Perhaps the solicitor was amenable to bribery—and if so, she’d just need to fetch her pin money in exchange for him burning the marriage documents. Then she hoped never to see him or the Mad Baron again.
“Olivia! Go upstairs immediately,” her mother hissed.
“Whatever for?” she inquired, as if she had no idea, honestly.
“What impertinence!” her mother gasped. Olivia felt an odd thrill. She’d never been impertinent in her life.
“Never mind that, wife. Let’s get on with the introductions and this bloody tea party,” Lord Archer said with a furious look at his daughter. His cheeks reddened to the color of a soldier’s red jacket. Olivia hadn’t seen that shade since she had unwittingly used his smuggled French brandy during a tea party with her dolls. “Lord Radcliffe, may I present my daughter Lady Olivia,” Lord Archer ground out. “I have no idea what has gotten into her. Or on her face.”
But it wasn’t the corpulent old man with the beady eyes who stepped forward. For a second Olivia felt relief. That is, before the truth of it dawned upon her.
Lord Radcliffe—the man she’d presumed to be the solicitor, the man who was her handsome stranger—fixed his gaze on her raccoon eyes and bowed slightly. A tremor of fear rocketed up her spine.
She had nearly kissed a murderer! Thank God she hadn’t.
“It is an honor to make your acquaintance, Lady Olivia.” It was the Mad Baron himself, bending over her outstretched hand. He wasn’t what she had expected, but he terrified her all the same. His gaze fixed on her was unnerving, as if he were memorizing her to think of later.
The scar, she noted, stretched from his temple to his sharply slanting cheekbone, just below his eye. Was it the work of his late wife, acting violently in self-defense? Olivia assumed so.
His mouth was full. Sensual. It was th
e kind of mouth she might have imagined kissing if it weren’t curved into a faintly bemused smile. He thought her ridiculous. Good.
Olivia merely stared at him in horror. The kohl made her eyes twitch. Her lips tasted like bitter paint. She ought to say, It is a pleasure to make your acquaintance, my lord, but the words stuck in her throat.
Her wits struggled to function, save for one thought: she should have added more paint. Or fled already. Her knees weakened as she took note of his towering height and broad shoulders. He could overpower her in an instant if he so chose.
Her every instinct told her to run. But instead Olivia fixated upon what seemed to be her only course of action: behave so abominably that a man who sought her out for her biddable, ladylike qualities, would run screaming back to whatever shire he’d come from.
“Olivia.” Her mother nudged her in the ribs. She was supposed to reply to the Mad Baron.
Olivia had spent an inordinate number of hours perfecting a curtsy that highlighted the grace of her movements and conveyed her regal bearing yet deferential temperament.

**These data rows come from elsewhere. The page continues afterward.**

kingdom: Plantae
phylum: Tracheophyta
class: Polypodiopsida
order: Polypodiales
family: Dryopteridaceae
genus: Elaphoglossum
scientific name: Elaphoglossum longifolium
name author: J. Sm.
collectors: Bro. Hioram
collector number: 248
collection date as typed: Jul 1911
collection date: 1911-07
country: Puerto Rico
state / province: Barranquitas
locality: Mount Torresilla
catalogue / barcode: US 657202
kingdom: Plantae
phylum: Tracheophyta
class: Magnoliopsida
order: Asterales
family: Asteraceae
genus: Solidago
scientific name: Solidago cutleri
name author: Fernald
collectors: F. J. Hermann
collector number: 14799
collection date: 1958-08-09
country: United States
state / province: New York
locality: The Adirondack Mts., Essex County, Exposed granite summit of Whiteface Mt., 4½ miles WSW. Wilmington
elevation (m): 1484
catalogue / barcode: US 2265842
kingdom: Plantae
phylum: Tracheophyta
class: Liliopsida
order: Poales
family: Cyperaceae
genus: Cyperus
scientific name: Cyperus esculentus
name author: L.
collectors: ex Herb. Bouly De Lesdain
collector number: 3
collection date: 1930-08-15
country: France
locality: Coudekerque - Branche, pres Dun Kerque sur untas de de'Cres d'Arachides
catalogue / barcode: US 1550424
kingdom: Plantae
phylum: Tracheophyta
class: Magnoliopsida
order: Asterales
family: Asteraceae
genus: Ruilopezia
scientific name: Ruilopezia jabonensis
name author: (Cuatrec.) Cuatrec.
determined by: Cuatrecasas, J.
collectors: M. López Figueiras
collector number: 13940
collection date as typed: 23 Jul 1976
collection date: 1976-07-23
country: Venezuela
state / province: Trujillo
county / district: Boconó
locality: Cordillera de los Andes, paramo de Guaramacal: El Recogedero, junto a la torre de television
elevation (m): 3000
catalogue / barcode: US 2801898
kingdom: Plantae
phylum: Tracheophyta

Today she gave a short perfunctory bob, the sort a servant might give when asked to forgo their afternoon off and empty chamber pots instead.
“Terribly sorry, my lord,” her mother begged his pardon. He merely nodded. She anxiously clutched at one of her embroidered handkerchiefs. “Olivia does excel at the curtsy. Olivia, do try again. Endeavor not to embarrass us. “
Seething inwardly, Olivia sank into the lowest most obsequious bow imaginable, exaggerating each movement from the extra deep bend in her knees to the pompously raised pinky fingers holding her gown aloft.
“Very nice,” Lord Radcliffe remarked, glancing from mother to daughter. Olivia refused to acknowledge his gaze. She just couldn’t.
She was introduced to the solicitor next, a Mr. Morris, who left with the finalized marriage contracts in his hands after bidding them good day. His parting words: “They only need to be signed.”
“Tea. Let’s do have some tea,” her mother said, bustling ahead and urging everyone to take their seats on the settees near the fireplace. “Olivia, why don’t you pour?”